I would strongly support legislation that would outlaw the selling of ANY user data, regardless of any disclaimers. That will be the only way to stop it and it should be backed up with some hefty fines & jail time for the offenders.
 
Avast was my go-to AV software up until a few years ago, but it had gone downhill over the years and it showed. The final straw was that it was interfering with my work software and it's whitelists were doing jack all.

So, not surprised to see that they haven't been getting any better for users...
 
I used avast from 2004, back when symantec and mcafee were still popular but costs money. my first laptop came with norton but it expires after few months. so I needed a replacement and back then if you want free antivirus it was either avast, avg or avira. I used avast because I find it more powerful than the others and it has boot scanning capability. I remember back then you had to renew yearly license to be able to use free avast.

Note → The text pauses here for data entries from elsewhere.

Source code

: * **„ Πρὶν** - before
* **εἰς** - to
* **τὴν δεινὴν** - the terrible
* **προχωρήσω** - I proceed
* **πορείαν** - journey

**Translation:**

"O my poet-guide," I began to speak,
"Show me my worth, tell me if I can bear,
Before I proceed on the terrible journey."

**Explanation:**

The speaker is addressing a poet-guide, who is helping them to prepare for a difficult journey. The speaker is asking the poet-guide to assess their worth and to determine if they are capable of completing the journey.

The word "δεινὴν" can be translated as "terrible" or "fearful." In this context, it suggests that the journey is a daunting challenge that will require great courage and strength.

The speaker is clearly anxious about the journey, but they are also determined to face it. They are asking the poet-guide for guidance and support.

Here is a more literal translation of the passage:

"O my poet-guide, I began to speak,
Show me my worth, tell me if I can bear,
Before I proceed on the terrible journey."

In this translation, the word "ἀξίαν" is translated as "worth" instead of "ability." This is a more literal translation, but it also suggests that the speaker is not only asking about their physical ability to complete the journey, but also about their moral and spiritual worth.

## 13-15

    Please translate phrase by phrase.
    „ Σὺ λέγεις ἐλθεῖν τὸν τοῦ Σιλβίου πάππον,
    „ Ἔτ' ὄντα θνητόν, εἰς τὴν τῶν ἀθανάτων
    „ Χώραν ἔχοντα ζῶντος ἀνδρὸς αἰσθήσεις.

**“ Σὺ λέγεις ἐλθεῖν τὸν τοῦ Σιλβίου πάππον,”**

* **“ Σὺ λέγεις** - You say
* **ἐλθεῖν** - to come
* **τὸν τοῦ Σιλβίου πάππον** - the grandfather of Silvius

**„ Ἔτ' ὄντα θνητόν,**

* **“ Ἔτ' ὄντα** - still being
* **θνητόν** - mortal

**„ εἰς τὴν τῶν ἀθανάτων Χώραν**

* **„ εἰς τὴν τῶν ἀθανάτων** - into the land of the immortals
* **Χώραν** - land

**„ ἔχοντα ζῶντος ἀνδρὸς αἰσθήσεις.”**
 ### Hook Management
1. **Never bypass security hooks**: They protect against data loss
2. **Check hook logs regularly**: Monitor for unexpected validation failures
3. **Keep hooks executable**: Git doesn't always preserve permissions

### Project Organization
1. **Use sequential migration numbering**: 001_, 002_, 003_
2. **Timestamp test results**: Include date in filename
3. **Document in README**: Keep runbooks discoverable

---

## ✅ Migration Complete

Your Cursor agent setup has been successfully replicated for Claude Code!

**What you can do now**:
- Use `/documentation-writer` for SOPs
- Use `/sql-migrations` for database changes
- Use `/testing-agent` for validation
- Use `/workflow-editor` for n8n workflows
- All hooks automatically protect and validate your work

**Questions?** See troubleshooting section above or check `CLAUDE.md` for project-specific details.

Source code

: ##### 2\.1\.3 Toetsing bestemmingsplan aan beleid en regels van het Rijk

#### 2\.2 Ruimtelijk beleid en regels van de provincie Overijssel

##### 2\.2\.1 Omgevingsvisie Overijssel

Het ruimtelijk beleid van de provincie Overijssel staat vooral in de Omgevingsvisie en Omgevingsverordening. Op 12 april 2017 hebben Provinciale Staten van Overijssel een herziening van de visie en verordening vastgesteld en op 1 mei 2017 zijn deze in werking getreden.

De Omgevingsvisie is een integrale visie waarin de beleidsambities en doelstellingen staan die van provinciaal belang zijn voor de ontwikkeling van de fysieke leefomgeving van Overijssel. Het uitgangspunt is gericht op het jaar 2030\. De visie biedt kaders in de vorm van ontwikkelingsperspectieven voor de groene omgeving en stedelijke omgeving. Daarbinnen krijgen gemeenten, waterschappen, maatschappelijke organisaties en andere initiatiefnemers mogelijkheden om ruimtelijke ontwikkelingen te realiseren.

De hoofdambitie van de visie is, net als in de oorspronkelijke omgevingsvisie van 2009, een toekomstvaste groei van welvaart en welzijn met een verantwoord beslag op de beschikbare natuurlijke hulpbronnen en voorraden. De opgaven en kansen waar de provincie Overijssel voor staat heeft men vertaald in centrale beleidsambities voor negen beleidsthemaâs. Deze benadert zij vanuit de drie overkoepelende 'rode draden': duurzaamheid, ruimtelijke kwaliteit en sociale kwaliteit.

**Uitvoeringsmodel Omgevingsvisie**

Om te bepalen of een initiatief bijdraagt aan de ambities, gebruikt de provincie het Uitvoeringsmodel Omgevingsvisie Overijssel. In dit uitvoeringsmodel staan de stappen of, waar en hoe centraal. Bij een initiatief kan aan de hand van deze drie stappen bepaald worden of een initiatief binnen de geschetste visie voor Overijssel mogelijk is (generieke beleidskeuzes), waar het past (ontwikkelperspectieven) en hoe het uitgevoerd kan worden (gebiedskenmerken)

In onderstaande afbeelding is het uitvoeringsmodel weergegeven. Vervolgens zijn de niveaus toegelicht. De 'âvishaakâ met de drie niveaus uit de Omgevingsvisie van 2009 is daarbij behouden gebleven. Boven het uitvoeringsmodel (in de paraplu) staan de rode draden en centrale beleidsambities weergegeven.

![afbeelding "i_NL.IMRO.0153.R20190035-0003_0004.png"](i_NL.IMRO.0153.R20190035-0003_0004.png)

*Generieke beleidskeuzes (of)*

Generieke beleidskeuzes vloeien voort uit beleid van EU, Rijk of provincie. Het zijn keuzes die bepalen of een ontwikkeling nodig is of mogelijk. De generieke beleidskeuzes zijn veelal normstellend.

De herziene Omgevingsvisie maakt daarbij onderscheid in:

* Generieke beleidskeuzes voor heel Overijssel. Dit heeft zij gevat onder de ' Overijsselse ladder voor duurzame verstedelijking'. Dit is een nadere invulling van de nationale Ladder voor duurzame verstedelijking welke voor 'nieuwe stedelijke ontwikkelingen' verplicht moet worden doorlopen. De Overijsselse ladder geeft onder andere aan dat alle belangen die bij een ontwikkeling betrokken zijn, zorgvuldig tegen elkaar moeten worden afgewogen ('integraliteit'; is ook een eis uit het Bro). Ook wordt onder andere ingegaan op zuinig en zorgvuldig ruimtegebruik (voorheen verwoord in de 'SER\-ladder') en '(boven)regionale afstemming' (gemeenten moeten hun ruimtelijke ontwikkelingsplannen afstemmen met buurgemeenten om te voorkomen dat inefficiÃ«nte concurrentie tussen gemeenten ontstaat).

by about 2010 after windows 7 was launched I realized that Microsoft made their own antivirus (was MSE, now Defender) and it was "lighter" to use. remember back in 2010 SSD were not common and a heavy antivirus would noticeably slow down your system. I tried MSE and deleted avast. then I bought a new PC in 2011 and tried installing avast. I was shocked to see that it started to become the very thing it was suppose to destroy. it was becoming a nagware. turns out, the company changed its name from Alwil to Avast and redesigned the logo too. I deleted it and moved on.

I guess their trick to provide "free" antivirus in early 2000s paid off really well, if they managed to have more than 400 million active users in 2020.
 
Avast was my go-to AV software up until a few years ago, but it had gone downhill over the years and it showed. The final straw was that it was interfering with my work software and it's whitelists were doing jack all.

So, not surprised to see that they haven't been getting any better for users...
That is a thing, apps can interfere with each other.
One particular thing I do when something stops working is recalling if I installed anything recently.
 
That is a thing, apps can interfere with each other.
One particular thing I do when something stops working is recalling if I installed anything recently.
Yeah, and their settings to prevent interference were doing jack all, as I said.

No point wasting my time further with crappy software.
 
I would strongly support legislation that would outlaw the selling of ANY user data, regardless of any disclaimers. That will be the only way to stop it and it should be backed up with some hefty fines & jail time for the offenders.
Outlaw collection of data unless permitted under written permission, legalized. 😆😛😜🤪😝
 
A big corp selling peoples data after lying to those same people about protecting their privacy?!? NOOO!! Say it ain't soo!!